Suggested Strategies:
Assessment Rubric:
*High-interest opening (10 points)
*Expression of detailed, relevant content (15 points)
*Inclusion and analysis of excerpt (15 points)
*Use of time; not exceeding the four minute limit (10 points)
*Presentation Organization: flow and sequence (15 points)
*Audience Engagement: eye contact, clarity, voice tone and volume, body posture (15 points)
*Use of visual aid; costume quality (20 points)
Notes: Further explanation will occur in class. These presentations will not happen until the third week of school. You must have the book with you on the day of the presentation; failure to do so will result in a ten-point penalty.
If any of you have questions or concerns about anything, please email me. I'll return the email as fast as possible. Do not be shy.
Ballad Assignment for the Honors English III task:
A ballad is a form of narrative poetry that presents a dramatic episode, which is often tragic or violent. Composed anonymously and transmitted orally from generation to generation, ballads were originally sung or recited. Many traveling bards or minstrels earned their livings by singing their stories to people in the town or marketplace, as well as to nobles in manor houses and castles. Listeners would sometimes join in the refrain or dance to the music of the ballad.
Ballads, while written in various forms, normally contain many of the following characteristics:
*they deal with plight of the common people
*the storyline develops through a dialogue tone
*action, rather than characterization or description, is emphasized
*a refrain (a chorus) is included
*the language is simple and relatable
*the rhythm is pronounced
A ballad stanza commonly has the following structure:
*a quatrain with a b c b rhyme scheme (the rhyme pattern does not need to repeat in successive stanzas)
*the quatrain has an 8, 6, 8, and 6 syllable pattern
*occasionally you may slur sounds to make syllables run together
Task: Create a ballad of at least six stanzas (not including the consistent use of a refrain) that sings in the voice of one character from the book you select. Capture the language and culture your book communicates, and you must generate a tone that reflects the character's plight, concerns, and/or motivations.
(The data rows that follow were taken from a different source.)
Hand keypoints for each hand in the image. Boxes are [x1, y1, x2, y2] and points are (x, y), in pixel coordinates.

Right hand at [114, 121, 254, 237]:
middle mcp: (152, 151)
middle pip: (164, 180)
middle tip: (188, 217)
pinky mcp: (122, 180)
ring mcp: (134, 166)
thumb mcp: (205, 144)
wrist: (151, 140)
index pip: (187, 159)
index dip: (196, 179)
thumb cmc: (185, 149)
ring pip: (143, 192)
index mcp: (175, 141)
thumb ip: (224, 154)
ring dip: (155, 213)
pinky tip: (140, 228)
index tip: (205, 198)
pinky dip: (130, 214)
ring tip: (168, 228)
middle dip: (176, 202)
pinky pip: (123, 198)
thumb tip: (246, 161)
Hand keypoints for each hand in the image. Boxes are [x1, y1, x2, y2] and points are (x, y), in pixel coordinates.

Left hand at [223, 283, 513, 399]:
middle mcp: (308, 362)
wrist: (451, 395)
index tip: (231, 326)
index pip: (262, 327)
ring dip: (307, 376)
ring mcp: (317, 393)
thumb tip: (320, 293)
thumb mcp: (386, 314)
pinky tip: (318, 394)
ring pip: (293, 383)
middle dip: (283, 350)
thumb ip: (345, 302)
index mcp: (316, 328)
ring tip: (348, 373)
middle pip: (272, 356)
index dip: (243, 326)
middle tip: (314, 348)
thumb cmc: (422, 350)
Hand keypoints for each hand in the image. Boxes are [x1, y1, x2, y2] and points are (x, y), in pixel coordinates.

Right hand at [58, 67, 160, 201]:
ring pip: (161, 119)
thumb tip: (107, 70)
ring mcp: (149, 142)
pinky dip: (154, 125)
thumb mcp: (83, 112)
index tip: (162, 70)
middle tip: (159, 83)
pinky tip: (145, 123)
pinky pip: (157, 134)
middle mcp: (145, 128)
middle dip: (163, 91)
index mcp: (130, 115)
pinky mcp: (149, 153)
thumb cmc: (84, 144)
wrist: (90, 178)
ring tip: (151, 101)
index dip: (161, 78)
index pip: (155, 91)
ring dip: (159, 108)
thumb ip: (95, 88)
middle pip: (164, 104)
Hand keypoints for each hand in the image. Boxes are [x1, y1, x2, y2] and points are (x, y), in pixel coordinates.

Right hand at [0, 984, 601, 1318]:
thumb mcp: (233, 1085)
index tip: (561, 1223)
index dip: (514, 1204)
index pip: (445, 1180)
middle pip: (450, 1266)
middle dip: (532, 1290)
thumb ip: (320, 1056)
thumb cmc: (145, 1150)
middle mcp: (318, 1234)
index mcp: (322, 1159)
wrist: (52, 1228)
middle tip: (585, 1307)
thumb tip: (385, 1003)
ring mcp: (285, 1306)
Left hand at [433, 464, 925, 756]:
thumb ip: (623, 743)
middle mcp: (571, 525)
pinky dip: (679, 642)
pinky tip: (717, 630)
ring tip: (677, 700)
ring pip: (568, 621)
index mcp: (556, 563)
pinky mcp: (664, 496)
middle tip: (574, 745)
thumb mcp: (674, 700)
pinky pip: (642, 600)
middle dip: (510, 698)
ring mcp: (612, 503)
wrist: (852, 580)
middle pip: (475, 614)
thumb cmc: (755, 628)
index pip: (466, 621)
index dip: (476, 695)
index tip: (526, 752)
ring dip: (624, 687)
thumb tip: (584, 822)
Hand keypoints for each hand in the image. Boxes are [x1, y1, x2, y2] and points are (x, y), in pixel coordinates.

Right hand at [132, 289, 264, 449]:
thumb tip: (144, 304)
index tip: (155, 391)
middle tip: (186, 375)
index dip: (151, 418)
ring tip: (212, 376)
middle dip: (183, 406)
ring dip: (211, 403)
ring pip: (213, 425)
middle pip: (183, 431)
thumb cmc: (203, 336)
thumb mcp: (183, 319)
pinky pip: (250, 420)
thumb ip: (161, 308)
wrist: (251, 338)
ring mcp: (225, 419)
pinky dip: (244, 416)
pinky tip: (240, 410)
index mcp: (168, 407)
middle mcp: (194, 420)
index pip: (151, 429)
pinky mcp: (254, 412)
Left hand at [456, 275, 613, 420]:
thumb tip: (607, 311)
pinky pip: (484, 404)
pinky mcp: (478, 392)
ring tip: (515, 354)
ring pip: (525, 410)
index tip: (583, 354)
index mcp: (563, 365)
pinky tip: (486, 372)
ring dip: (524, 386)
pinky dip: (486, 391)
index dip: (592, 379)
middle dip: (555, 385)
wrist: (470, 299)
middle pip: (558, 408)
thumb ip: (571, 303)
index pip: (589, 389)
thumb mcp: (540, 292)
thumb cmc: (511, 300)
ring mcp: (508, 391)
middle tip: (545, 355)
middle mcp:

Be clear and precise; waste no words. Make sure that what you put down is revealing and important. You should employ a refrain in the same fashion a music artist integrates a chorus. It should appear consistently and add to the overall impact. The refrain should remind the listeners of something important. The refrain does NOT count as one of your six stanzas.
Rubric for Evaluation
5 = below average
7 = average
10 = above average
5 7 10
________________________________________________________________________________________________________________________________________
Storyline develops through a dialogue tone
Action drives the storyline
Use of a refrain (poignancy of placement)
Significance of refrain (relevance to the poem's interpretation)
Six Quatrains - rhyme scheme
Six Quatrains - syllable pattern
Communication of language and culture
Communication of character's concerns
Expression of content in detail
Presentation (word choice and grammar)
_________________________________________________________________________________________________________________________________
Notable extras:
*you must type all work in Times New Roman and 12 font
*create a basic cover page with the poem's title, the book used, the due date (first day of school), the teacher's name (Simonsen or Kopple), and your name
* no plastic cover pages or report bindings. Simply staple in the upper lefthand corner.